In HR 684: a disaster for gold/silver investors, I urged readers to contact their representatives in Congress to vote and work against HR 684. The bill remains a potential disaster for gold and silver investors, and many readers, judging by their calls and emails, understand this. But, too many respondents to the earlier post were concerned only about HR 684’s impact on gold and silver. The bill’s negative impacts would extend far beyond precious metals industry.
If HR 684 becomes law, it would result in a massive tax increase, which would suck money out of the private sector and send it to governments. Supporters of the bill go so far as to call the existing situation–no taxation between the states as the Founding Fathers intended–a “loophole.” Seems that whenever someone doesn’t fork over still more money to the government, it’s a loophole.

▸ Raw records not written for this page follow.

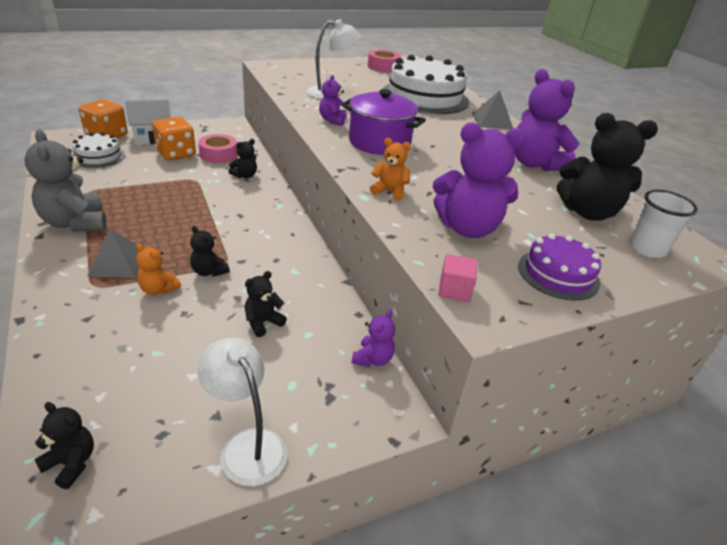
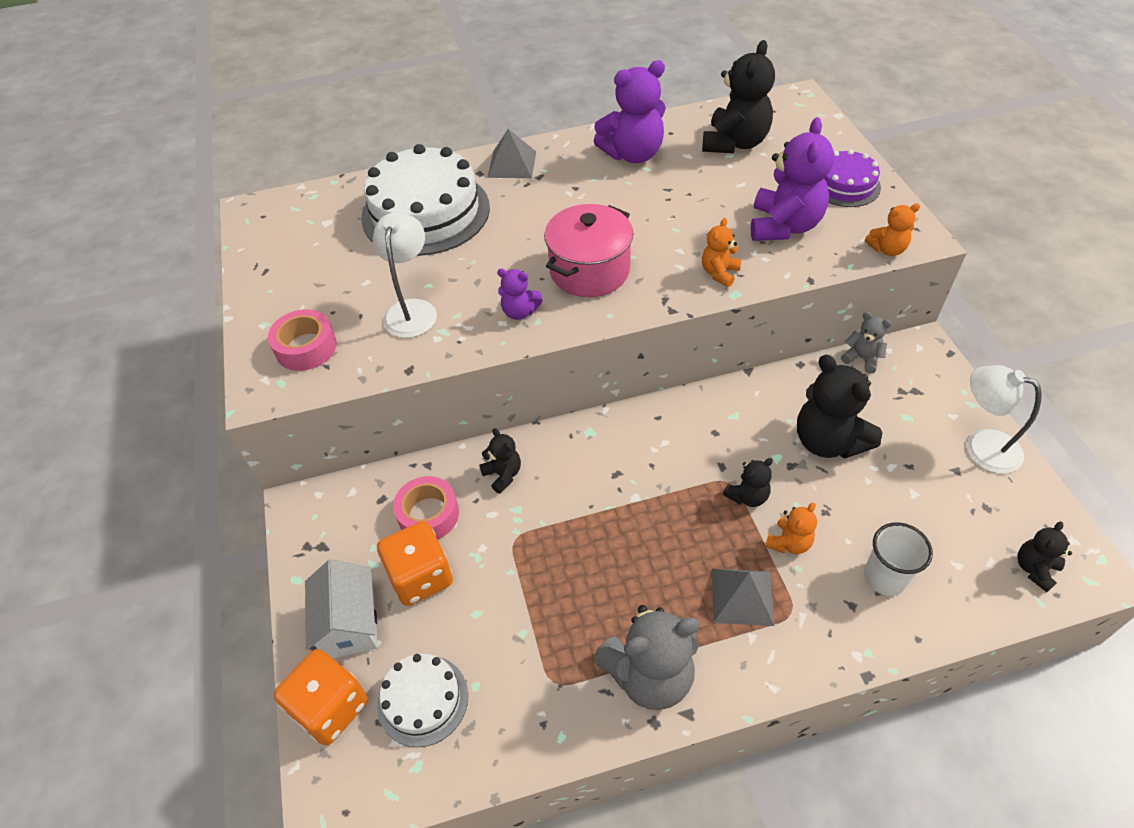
camera: 75 degrees left, 15 degrees up
white lamp [197,338,287,486] -> white lamp turned 60 degrees clockwise [966,365,1042,474]
black teddy bear [245,271,287,337] -> black teddy bear [797,355,882,458], size x1.94
purple pot [342,89,426,155] -> pink pot [544,204,633,297]
purple teddy bear [351,310,395,367] -> grey teddy bear [841,312,892,374]
pink tape [367,50,401,73] -> pink tape moved to [268,309,337,371]
pink cube [438,254,477,302] -> orange teddy bear [865,203,920,256]
white cup [629,190,698,258] -> white cup moved to [864,522,933,596]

The Heritage Foundation has posted an excellent piece that details the most obvious negative impacts of the HR 684 on businesses. And, the site has excellent links to insightful articles and comments by persons who would be adversely affected by the bill.
Although I have not seen estimates of how much money would be moved from the private sector to the State by HR 684, there is no doubt that but it would be massive. The average sales tax across the US, combining all taxing authorities within states, is in the 8 percent range. Think of the billions of dollars that businesses would have to collect from consumers and then forwarded to hundreds of taxing municipalities.
Further, the bill would allow taxing authorities to impose massive regulation and taxation requirements on businesses outside their jurisdictions. Compliance with such hundreds of taxing authorities would be nightmare for businesses large and small.
If you have not yet contacted your representative in the House, please do so immediately. In HR 684: A disaster for gold/silver investors, I outlined easy ways to have your voice heard in DC. There is no need to write a lengthy letter. Simply let your rep know that you are opposed to HR 684. The bill has few supporters except for taxing authorities, which always want more money. When such issues come to the public’s attention, members of Congress mostly just “count noses.” The more “nays” they get, the better chance this bill will be killed.